→ **Task details**: Print each of the lines below word for word, in the same order and with the same spelling and punctuation.
※ ※ ※
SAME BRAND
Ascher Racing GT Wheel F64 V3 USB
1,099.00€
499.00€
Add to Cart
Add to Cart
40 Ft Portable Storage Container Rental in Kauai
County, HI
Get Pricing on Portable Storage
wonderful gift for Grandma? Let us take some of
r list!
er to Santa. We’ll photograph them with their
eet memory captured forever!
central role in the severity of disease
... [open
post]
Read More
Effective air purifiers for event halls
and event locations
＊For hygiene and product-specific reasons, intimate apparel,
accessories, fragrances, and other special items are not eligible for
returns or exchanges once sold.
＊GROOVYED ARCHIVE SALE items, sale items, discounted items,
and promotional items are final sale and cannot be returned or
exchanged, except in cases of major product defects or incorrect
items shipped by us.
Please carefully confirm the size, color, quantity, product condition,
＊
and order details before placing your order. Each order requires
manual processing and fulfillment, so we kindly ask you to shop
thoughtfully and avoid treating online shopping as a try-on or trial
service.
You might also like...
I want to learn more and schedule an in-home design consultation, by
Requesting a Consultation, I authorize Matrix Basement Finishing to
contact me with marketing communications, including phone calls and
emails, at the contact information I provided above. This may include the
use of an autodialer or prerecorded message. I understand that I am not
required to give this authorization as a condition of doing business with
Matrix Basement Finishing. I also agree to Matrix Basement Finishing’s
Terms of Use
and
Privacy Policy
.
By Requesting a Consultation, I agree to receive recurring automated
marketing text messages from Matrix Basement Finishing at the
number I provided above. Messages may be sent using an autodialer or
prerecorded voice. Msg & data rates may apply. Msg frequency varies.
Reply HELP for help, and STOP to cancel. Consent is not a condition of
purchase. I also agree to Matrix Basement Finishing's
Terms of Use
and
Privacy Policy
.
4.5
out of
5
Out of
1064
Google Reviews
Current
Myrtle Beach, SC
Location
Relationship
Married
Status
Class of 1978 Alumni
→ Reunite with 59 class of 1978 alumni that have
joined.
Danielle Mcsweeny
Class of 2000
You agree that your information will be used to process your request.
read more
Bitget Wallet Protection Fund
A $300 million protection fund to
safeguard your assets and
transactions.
※ ※ ※
→ **Solution below**:
SAME BRAND
Ascher Racing GT Wheel F64 V3 USB
1,099.00€
499.00€
Add to Cart
Add to Cart
40 Ft Portable Storage Container Rental in Kauai
County, HI
Get Pricing on Portable Storage
wonderful gift for Grandma? Let us take some of
r list!
er to Santa. We’ll photograph them with their
eet memory captured forever!
central role in the severity of disease
... [open
post]
Read More
Effective air purifiers for event halls
and event locations
＊For hygiene and product-specific reasons, intimate apparel,
accessories, fragrances, and other special items are not eligible for
returns or exchanges once sold.
＊GROOVYED ARCHIVE SALE items, sale items, discounted items,
and promotional items are final sale and cannot be returned or
exchanged, except in cases of major product defects or incorrect
items shipped by us.
Please carefully confirm the size, color, quantity, product condition,
＊
and order details before placing your order. Each order requires
manual processing and fulfillment, so we kindly ask you to shop
thoughtfully and avoid treating online shopping as a try-on or trial
service.
You might also like...
I want to learn more and schedule an in-home design consultation, by
Requesting a Consultation, I authorize Matrix Basement Finishing to
contact me with marketing communications, including phone calls and
emails, at the contact information I provided above. This may include the
use of an autodialer or prerecorded message. I understand that I am not
required to give this authorization as a condition of doing business with
Matrix Basement Finishing. I also agree to Matrix Basement Finishing’s
Terms of Use
and
Privacy Policy
.
By Requesting a Consultation, I agree to receive recurring automated
marketing text messages from Matrix Basement Finishing at the
number I provided above. Messages may be sent using an autodialer or
prerecorded voice. Msg & data rates may apply. Msg frequency varies.
Reply HELP for help, and STOP to cancel. Consent is not a condition of
purchase. I also agree to Matrix Basement Finishing's
Terms of Use
and
Privacy Policy
.
4.5
out of
5
Out of
1064
Google Reviews
Current
Myrtle Beach, SC
Location
Relationship
Married
Status
Class of 1978 Alumni
→ Reunite with 59 class of 1978 alumni that have
joined.
Danielle Mcsweeny
Class of 2000
You agree that your information will be used to process your request.
read more
Bitget Wallet Protection Fund
A $300 million protection fund to
safeguard your assets and
transactions.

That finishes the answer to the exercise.